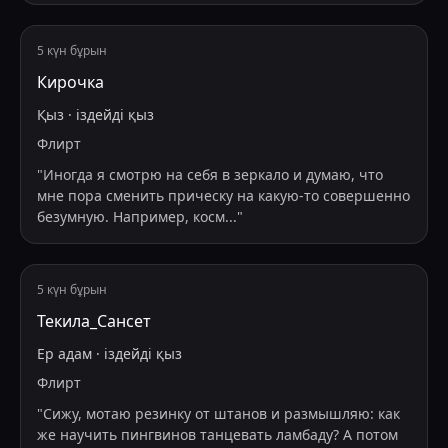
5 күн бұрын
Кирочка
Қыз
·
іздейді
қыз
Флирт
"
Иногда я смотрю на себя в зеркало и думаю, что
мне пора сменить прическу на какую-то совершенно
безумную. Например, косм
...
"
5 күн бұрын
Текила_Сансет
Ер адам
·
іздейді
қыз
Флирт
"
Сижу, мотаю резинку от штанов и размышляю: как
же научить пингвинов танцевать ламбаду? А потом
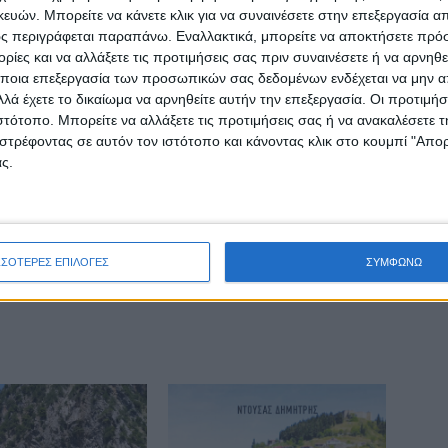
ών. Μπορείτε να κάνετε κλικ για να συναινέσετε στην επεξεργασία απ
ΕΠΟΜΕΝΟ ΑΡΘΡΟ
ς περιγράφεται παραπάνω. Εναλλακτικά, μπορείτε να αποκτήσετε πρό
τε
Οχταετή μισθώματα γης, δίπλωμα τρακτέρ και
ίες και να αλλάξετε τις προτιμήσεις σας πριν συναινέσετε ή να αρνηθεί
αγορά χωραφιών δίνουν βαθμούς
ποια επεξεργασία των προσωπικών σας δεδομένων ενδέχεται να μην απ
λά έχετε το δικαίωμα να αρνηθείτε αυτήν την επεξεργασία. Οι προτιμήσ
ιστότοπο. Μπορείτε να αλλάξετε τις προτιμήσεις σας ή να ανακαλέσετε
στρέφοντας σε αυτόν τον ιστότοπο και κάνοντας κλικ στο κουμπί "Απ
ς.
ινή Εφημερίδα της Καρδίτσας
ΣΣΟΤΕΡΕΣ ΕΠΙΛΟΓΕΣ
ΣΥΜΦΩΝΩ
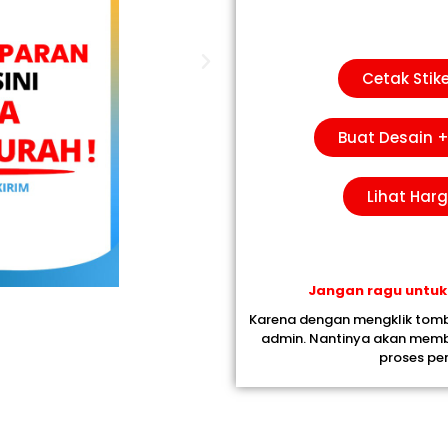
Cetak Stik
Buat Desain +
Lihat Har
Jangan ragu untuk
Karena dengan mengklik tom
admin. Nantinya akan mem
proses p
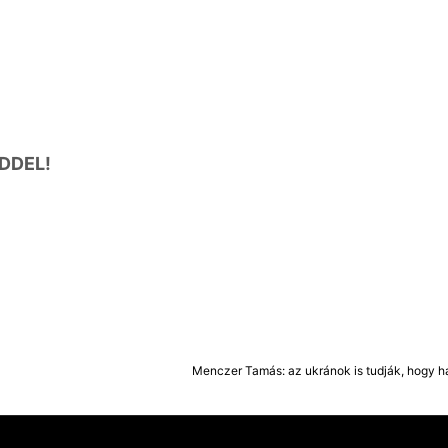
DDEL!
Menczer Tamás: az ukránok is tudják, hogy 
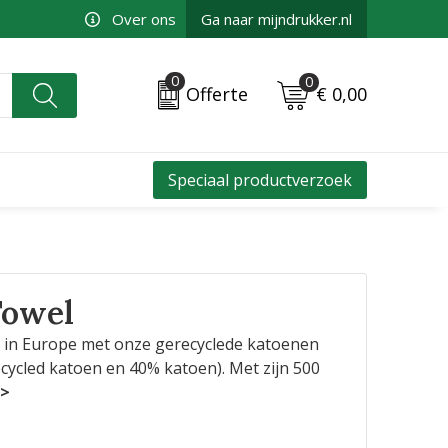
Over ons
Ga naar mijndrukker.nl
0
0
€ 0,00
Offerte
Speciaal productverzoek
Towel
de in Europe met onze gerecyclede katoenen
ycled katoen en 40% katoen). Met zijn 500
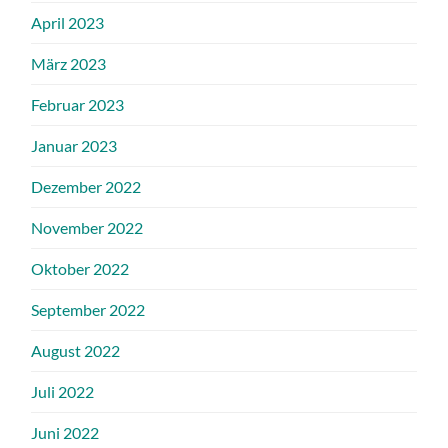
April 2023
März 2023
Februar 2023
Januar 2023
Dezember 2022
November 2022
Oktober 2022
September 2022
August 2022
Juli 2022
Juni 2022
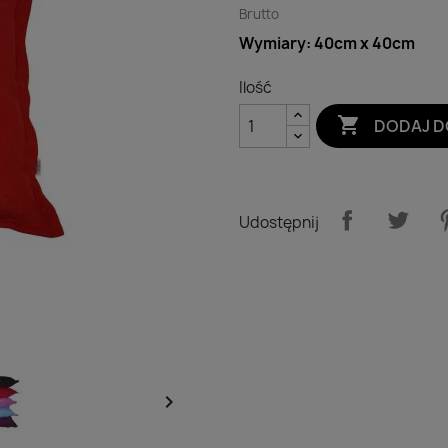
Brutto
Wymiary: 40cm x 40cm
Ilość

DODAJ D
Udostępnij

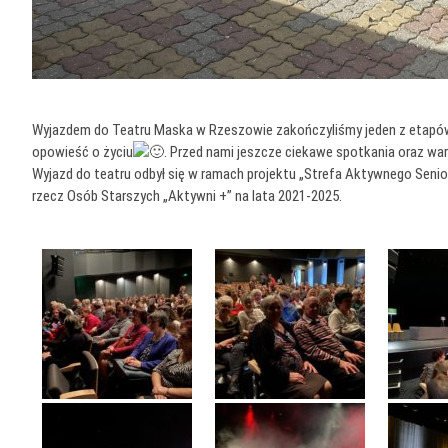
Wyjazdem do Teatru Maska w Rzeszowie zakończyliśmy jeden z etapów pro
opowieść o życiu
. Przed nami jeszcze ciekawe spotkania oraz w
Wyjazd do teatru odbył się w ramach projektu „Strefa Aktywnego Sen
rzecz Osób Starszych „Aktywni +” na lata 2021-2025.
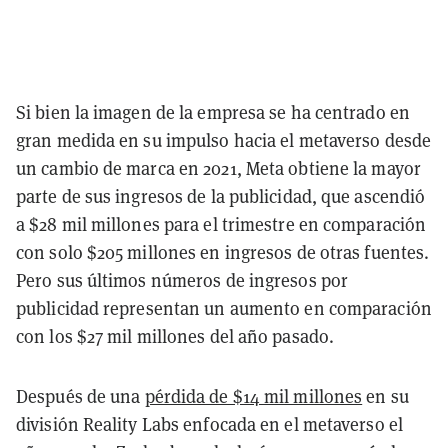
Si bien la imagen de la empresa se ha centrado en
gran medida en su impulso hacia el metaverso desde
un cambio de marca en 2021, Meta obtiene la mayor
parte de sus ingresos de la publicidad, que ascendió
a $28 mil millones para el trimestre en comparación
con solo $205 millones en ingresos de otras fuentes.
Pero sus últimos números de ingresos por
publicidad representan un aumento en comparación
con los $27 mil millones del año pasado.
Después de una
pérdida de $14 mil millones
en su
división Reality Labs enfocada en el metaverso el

= = = = = = =

TASK TO COMPLETE – For each record above, write it out exactly and omit any picture.

TASK SOLUTION –
5 күн бұрын
Кирочка
Қыз
·
іздейді
қыз
Флирт
"
Иногда я смотрю на себя в зеркало и думаю, что
мне пора сменить прическу на какую-то совершенно
безумную. Например, косм
...
"
5 күн бұрын
Текила_Сансет
Ер адам
·
іздейді
қыз
Флирт
"
Сижу, мотаю резинку от штанов и размышляю: как
же научить пингвинов танцевать ламбаду? А потом
ών. Μπορείτε να κάνετε κλικ για να συναινέσετε στην επεξεργασία απ
ΕΠΟΜΕΝΟ ΑΡΘΡΟ
ς περιγράφεται παραπάνω. Εναλλακτικά, μπορείτε να αποκτήσετε πρό
τε
Οχταετή μισθώματα γης, δίπλωμα τρακτέρ και
ίες και να αλλάξετε τις προτιμήσεις σας πριν συναινέσετε ή να αρνηθεί
αγορά χωραφιών δίνουν βαθμούς
ποια επεξεργασία των προσωπικών σας δεδομένων ενδέχεται να μην απ
λά έχετε το δικαίωμα να αρνηθείτε αυτήν την επεξεργασία. Οι προτιμήσ
ιστότοπο. Μπορείτε να αλλάξετε τις προτιμήσεις σας ή να ανακαλέσετε
στρέφοντας σε αυτόν τον ιστότοπο και κάνοντας κλικ στο κουμπί "Απ
ς.
ινή Εφημερίδα της Καρδίτσας
ΣΣΟΤΕΡΕΣ ΕΠΙΛΟΓΕΣ
ΣΥΜΦΩΝΩ
Cetak Stik
Buat Desain +
Lihat Har
Jangan ragu untuk
Karena dengan mengklik tom
admin. Nantinya akan mem
proses p
DDEL!
Menczer Tamás: az ukránok is tudják, hogy 
Over ons
Ga naar mijndrukker.nl
0
0
€ 0,00
Offerte
Speciaal productverzoek
Towel
de in Europe met onze gerecyclede katoenen
ycled katoen en 40% katoen). Met zijn 500
April 2023
März 2023
Februar 2023
Januar 2023
Dezember 2022
November 2022
Oktober 2022
September 2022
August 2022
Juli 2022
Juni 2022
Brutto
Wymiary: 40cm x 40cm
Ilość

DODAJ D
Udostępnij

Wyjazdem do Teatru Maska w Rzeszowie zakończyliśmy jeden z etapów pro
opowieść o życiu
. Przed nami jeszcze ciekawe spotkania oraz w
Wyjazd do teatru odbył się w ramach projektu „Strefa Aktywnego Sen
rzecz Osób Starszych „Aktywni +” na lata 2021-2025.
Si bien la imagen de la empresa se ha centrado en
gran medida en su impulso hacia el metaverso desde
un cambio de marca en 2021, Meta obtiene la mayor
parte de sus ingresos de la publicidad, que ascendió
a $28 mil millones para el trimestre en comparación
con solo $205 millones en ingresos de otras fuentes.
Pero sus últimos números de ingresos por
publicidad representan un aumento en comparación
con los $27 mil millones del año pasado.
Después de una
pérdida de $14 mil millones
en su
división Reality Labs enfocada en el metaverso el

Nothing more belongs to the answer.